Monday, July 25, 2011

Forager's delight

A bout with bronchitis has laid me low and unable to go afield in search of wild plants. Fortunately, my garden has begun to produce beans, chard and summer squash, all favorites of mine.

Also, some garden “weeds” remain, having been purposely spared in order that I might harvest them upon maturity. One of these, purslane, is welcome indeed. This requires but little energy (something I am in short supply of at the moment) to pick…just grab and lift from the loose, garden soil. And if an entire plant comes up roots and all, what of it?

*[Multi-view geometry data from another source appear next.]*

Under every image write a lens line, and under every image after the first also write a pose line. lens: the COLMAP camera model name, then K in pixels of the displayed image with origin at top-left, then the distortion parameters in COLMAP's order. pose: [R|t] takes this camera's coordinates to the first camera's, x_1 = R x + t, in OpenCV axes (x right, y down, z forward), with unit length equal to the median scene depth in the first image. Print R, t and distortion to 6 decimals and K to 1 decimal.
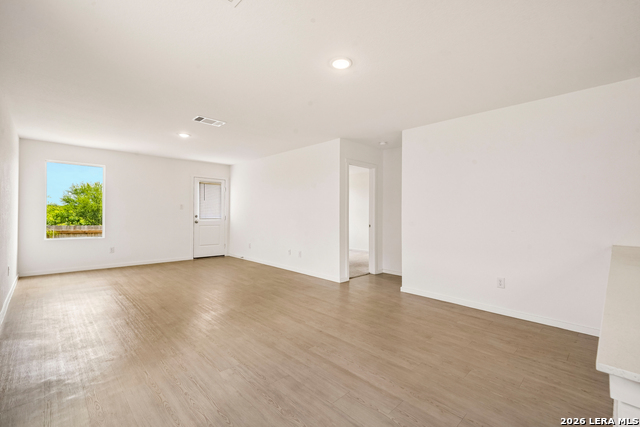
lens RADIAL K [[284.0, 0, 320.3], [0, 284.0, 209.9], [0, 0, 1]] dist [0.009436, 0.001314]
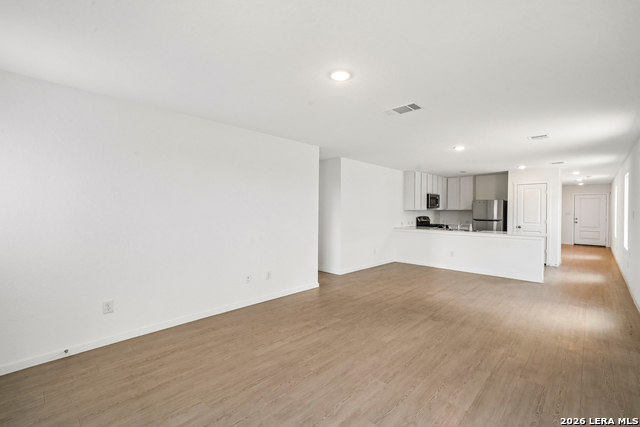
lens RADIAL K [[284.0, 0, 319.7], [0, 284.0, 210.8], [0, 0, 1]] dist [0.009436, 0.001314]
pose [[-0.039809, -0.011770, 0.999138, -0.837351], [-0.019880, 0.999742, 0.010985, -0.028297], [-0.999010, -0.019426, -0.040032, 0.904447]]
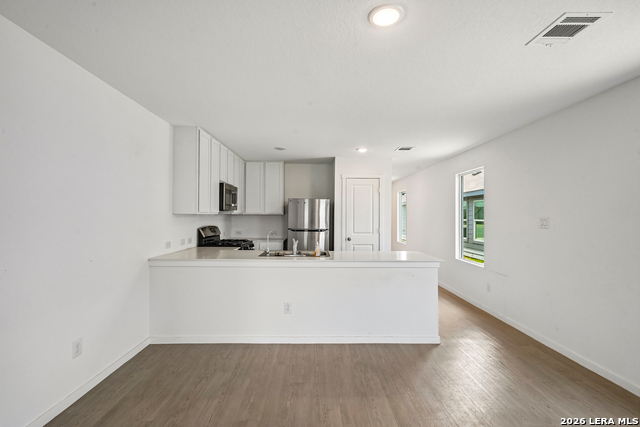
lens RADIAL K [[303.1, 0, 319.9], [0, 303.1, 209.7], [0, 0, 1]] dist [0.016630, 0.000429]
pose [[-0.733120, 0.001460, 0.680098, -0.124567], [-0.022692, 0.999388, -0.026607, -0.023304], [-0.679721, -0.034938, -0.732639, 0.698216]]
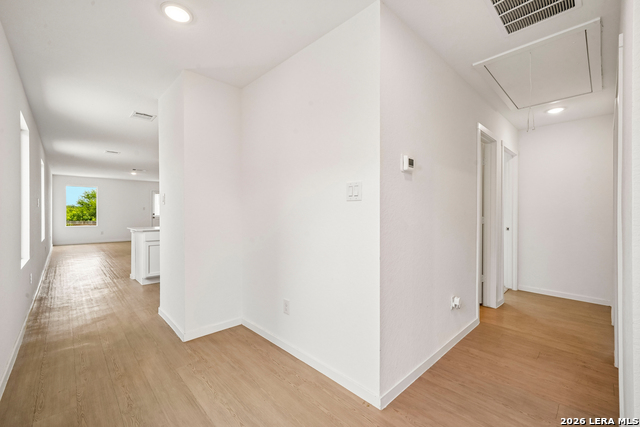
lens RADIAL K [[268.3, 0, 313.0], [0, 268.3, 212.6], [0, 0, 1]] dist [0.011346, 0.000041]
pose [[0.999717, -0.006754, -0.022823, 0.694528], [0.007060, 0.999886, 0.013338, -0.001781], [0.022731, -0.013495, 0.999651, -0.728314]]
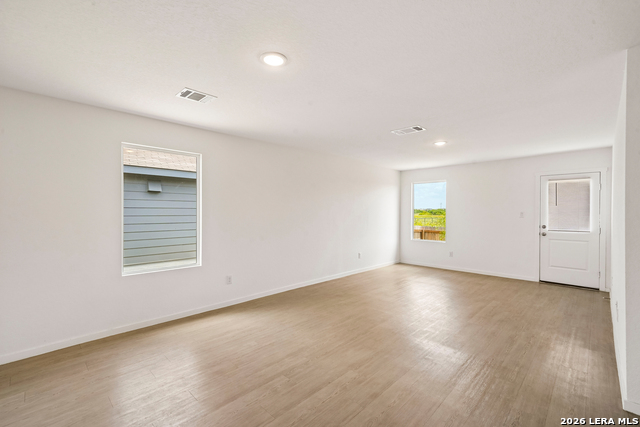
lens RADIAL K [[284.0, 0, 318.9], [0, 284.0, 216.4], [0, 0, 1]] dist [0.009436, 0.001314]
pose [[0.029515, 0.005624, -0.999549, 0.402493], [0.010583, 0.999926, 0.005939, -0.021407], [0.999508, -0.010754, 0.029454, 0.483108]]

Purslane self-seeds readily, so that’s not really a problem. Once established, always present.

Along with purslane and garden vegetables, trout in my pond have reached an acceptable size to harvest. These 9- to 10-inch brook trout are of a perfect length to fit in a frying pan. Also, they are just big and fat enough that one trout satisfies me.

So times are good. This is what we Mainers wait for all winter long. But make no mistake…the seasons continue to change, although it takes a bit of sleuthing to notice it. For instance, goldenrod has acquired its trademark golden hue. A few colored leaves drop from red maples and boneset has begun to bloom. These are all signs of approaching fall.

So while we revel in summer and its comfort and warmth, just remember that the “times they are a-changing.” But for now, enjoy.

Thursday, July 14, 2011

July Is Day-Lily Month

Daylilies, Hemerocallis fulva, rank high on the list of delicious, wild treats available to foragers in July.

A day-lily blossom, as the plant’s common name suggests, last only one day. But not to worry – tomorrow, the plant will produce a blush of new flowers to take the place of yesterday’s spent ones. Both fresh and day-old flowers have uses, as do the unopened flower buds.

Pick and dry the old blossoms for use as a flavoring and thickener for soups and stews. These keep well and add a gourmet touch to any dish. Use the fresh flowers the same as squash or pumpkin blossoms, as a deep-fried treat.

It’s the buds that draw me, though. Cook when yet small and firm and boil until tender, for five minutes or more. These have a texture, at least to my way of thinking, similar to green beans. A slight peppery taste precludes the need for black pepper.

The day-lily season lasts about two weeks, quite long when compared to some of springtime’s ethereal treats. For me, blooming daylilies are a hallmark of summer, the high point of the season. Others, when contemplating the month of July, may think of swimming, picnics and barbeques, hiking or boating. Ask me what comes to mind regarding July and I’ll say, “daylilies.”